Scully, who turns 90 next month, has always enjoyed a good yarn. As he took the mound he began spinning one, much to the delight of the big crowd.
First, there was no catcher to take his throw. Then Steve Yeager, a Dodger favorite for 14 years, came out of the dugout to take his place behind home plate.
“It must be terrifying for you to look out here and see me,” he told Yeager. “I must warn you. I worked all week playing catch with my wife and she said I had good stuff.”
With the crowd on its feet, Scully started his windup. Then he suddenly stopped.
“I think I hurt my rotator cuff. I can’t do it,” he said. “I apologize. I’m really saddened. But like all managers in this game, I’m going to go to the bullpen. I need a left-hander. Is there a left-hander down here?”
Turns out there was. His name was Fernando Valenzuela and he was the reason Fernandomania was all the rage in the 1980s.
Vinny being Vinny, he couldn’t let Valenzuela take the mound without talking about his career and delivering some stats.
“Can you imagine, one year he had eight shutouts, another year when he won 21 games, and he had 20 complete games,” Scully said. “I feel like I’m almost defiling the mound. I’m going to get out of the way. Fernando, see if you can get one over for me.”

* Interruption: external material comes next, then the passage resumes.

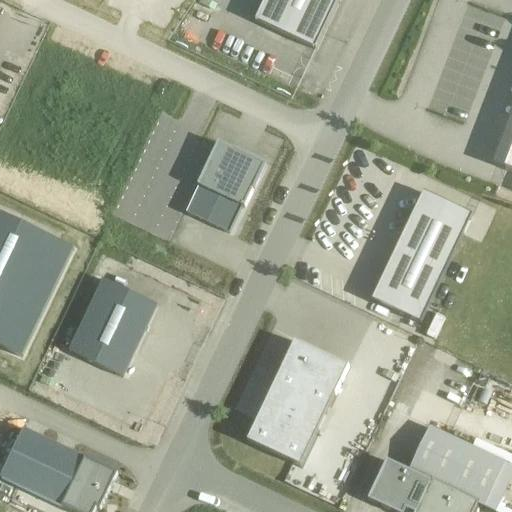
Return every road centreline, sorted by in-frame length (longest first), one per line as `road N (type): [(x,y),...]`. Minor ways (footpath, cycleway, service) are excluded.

The lefty who beat the Yankees in the 1981 World Series at the age of 20 delivered a strike to Yeager, and he and Scully walked off the mound to thunderous applause. Valenzuela still works for the team as a Spanish language broadcaster.
Scully began broadcasting Dodger games in 1950 in Brooklyn and moved with the team to Los Angeles in 1958. For decades his voice reverberated through Dodger stadium as fans listened to him on transistor radios.
Scully retired at the end of last season and resisted calls to do an inning or two of the World Series broadcast, saying it would not be his place.
On the mound Wednesday night it was his place, though, to give Dodger fans one last listen and one lasting memory.